Light-SERNet: A lightweight fully convolutional neural network for speech emotion recognition

Last update: Nov 12, 2022

Overview

Light-SERNet

This is the Tensorflow 2.x implementation of our paper "Light-SERNet: A lightweight fully convolutional neural network for speech emotion recognition", submitted in ICASSP 2022.

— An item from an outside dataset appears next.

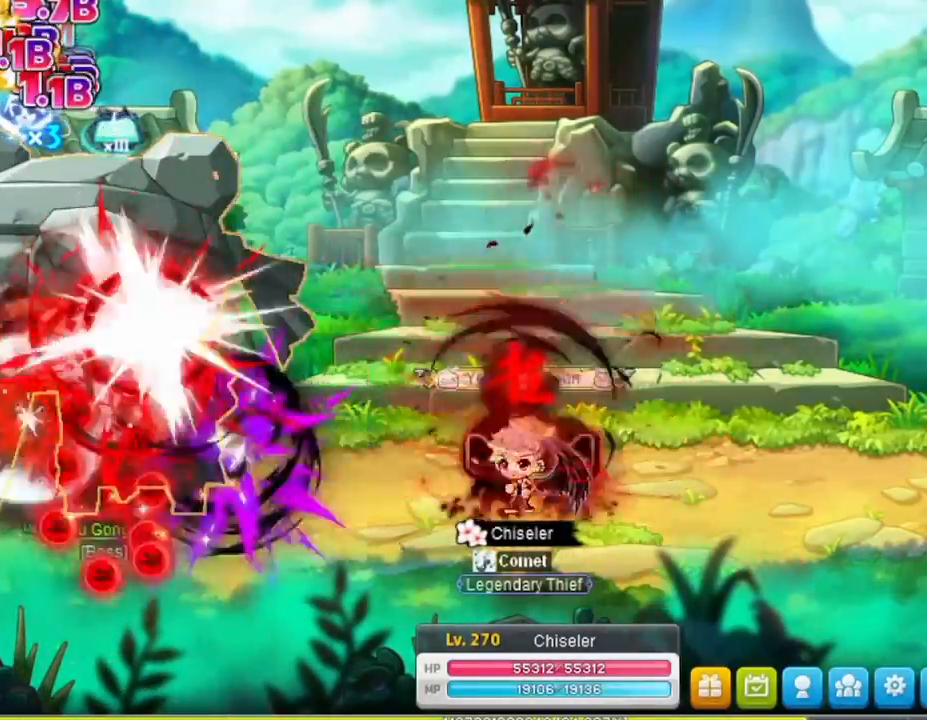
{"keys": ["ctrl"], "events": [[33, "ctrl", "down"]]}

In this paper, we propose an efficient and lightweight fully convolutional neural network(FCNN) for speech emotion recognition in systems with limited hardware resources. In the proposed FCNN model, various feature maps are extracted via three parallel paths with different filter sizes. This helps deep convolution blocks to extract high-level features, while ensuring sufficient separability. The extracted features are used to classify the emotion of the input speech segment. While our model has a smaller size than that of the state-of-the-art models, it achieves a higher performance on the IEMOCAP and EMO-DB datasets.

Run

1. Clone Repository

$ git clone https://github.com/AryaAftab/LIGHT-SERNET.git
$ cd LIGHT-SERNET/

2. Requirements

Tensorflow >= 2.3.0
Numpy >= 1.19.2
Tqdm >= 4.50.2
Matplotlib> = 3.3.1
Scikit-learn >= 0.23.2

$ pip install -r requirements.txt

3. Data:

Download EMO-DB and IEMOCAP(requires permission to access) datasets
extract them in data folder

4. Prepare datasets :

Use the following code to convert each dataset to the desired size(second):

$ python utils/segment/segment_dataset.py -dp data/{dataset_folder} -ip utils/DATASET_INFO.json -d {datasetname_in_jsonfile} -l {desired_size(seconds)}

For example, for EMO-DB Dataset :

$ python utils/segment/segment_dataset.py -dp data/EMO-DB -ip utils/DATASET_INFO.json -d EMO-DB -l 3

5. Set hyperparameters and training config :

You only need to change the constants in the hyperparameters.py to set the hyperparameters and the training config.

6. Strat training:

Use the following code to train the model on the desired dataset with the desired cost function.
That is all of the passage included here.